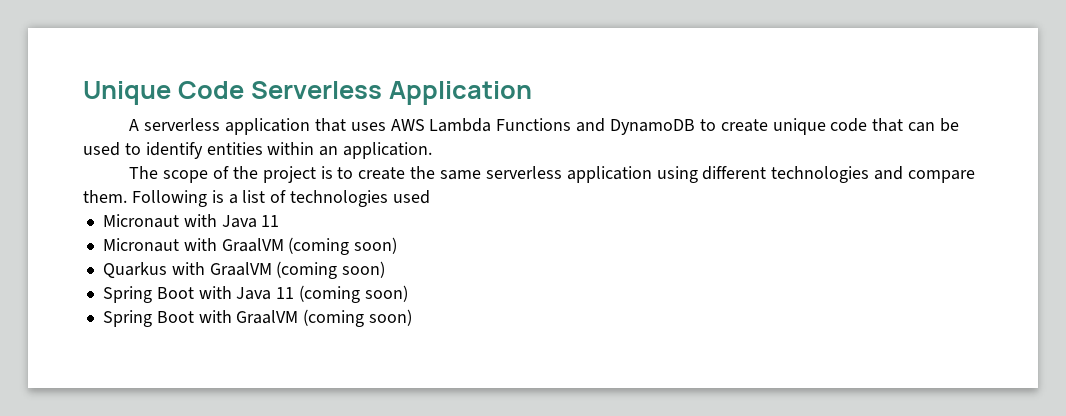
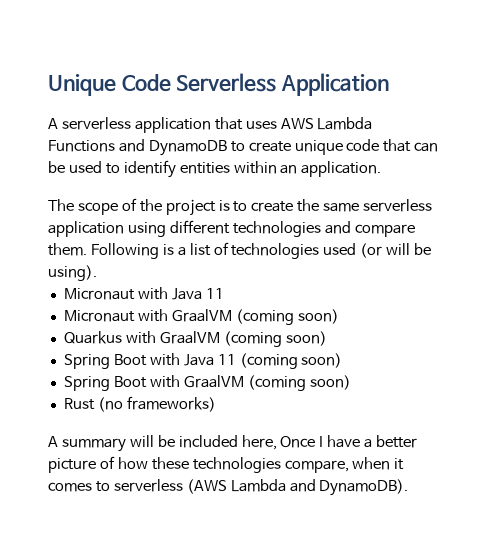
(431, 197) none -> [360,243,432,258] [48,265,97,281] (or will be using).
(413, 317) none -> [63,396,216,412] [48,435,418,452] [48,456,405,473] [48,479,409,496] // Rust (no frameworks) // A summary will be included here, Once I have a better picture of how these technologies compare, when it comes to serverless (AWS Lambda and DynamoDB).

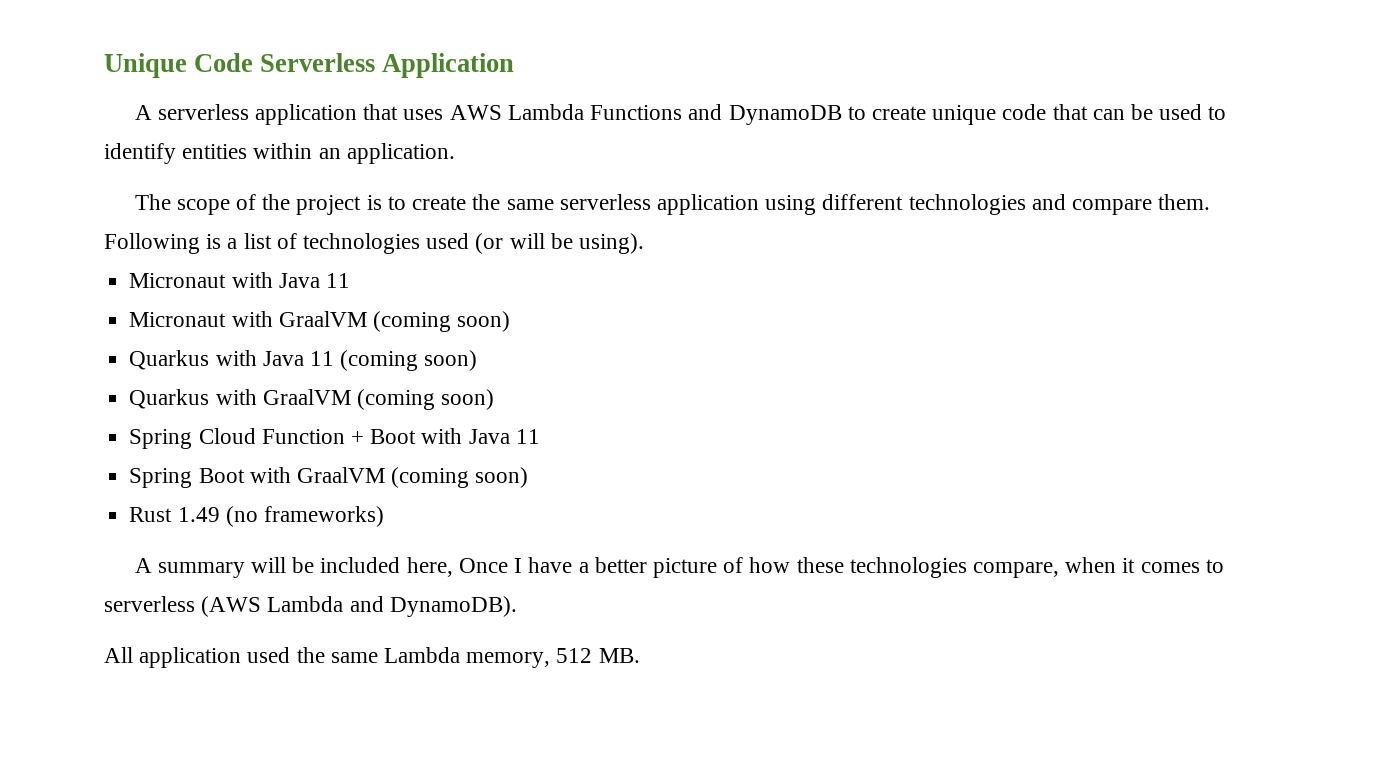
(339, 316) none -> [129,350,478,371] // Quarkus with Java 11 (coming soon)
(110, 361) none -> [198,428,364,444] Cloud Function +
[239,353,343,369] (coming soon) -> (540, 436) none
(95, 404) none -> [177,507,220,522] 1.49
(409, 487) none -> [104,647,640,668] // All application used the same Lambda memory, 512 MB.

● ● ●

### ABOUT THIS TASK
Go through the entries and report every line with the string "Lambda".

### OUTPUT BELOW
(413, 317) none -> [63,396,216,412] [48,435,418,452] [48,456,405,473] [48,479,409,496] // Rust (no frameworks) // A summary will be included here, Once I have a better picture of how these technologies compare, when it comes to serverless (AWS Lambda and DynamoDB).
(409, 487) none -> [104,647,640,668] // All application used the same Lambda memory, 512 MB.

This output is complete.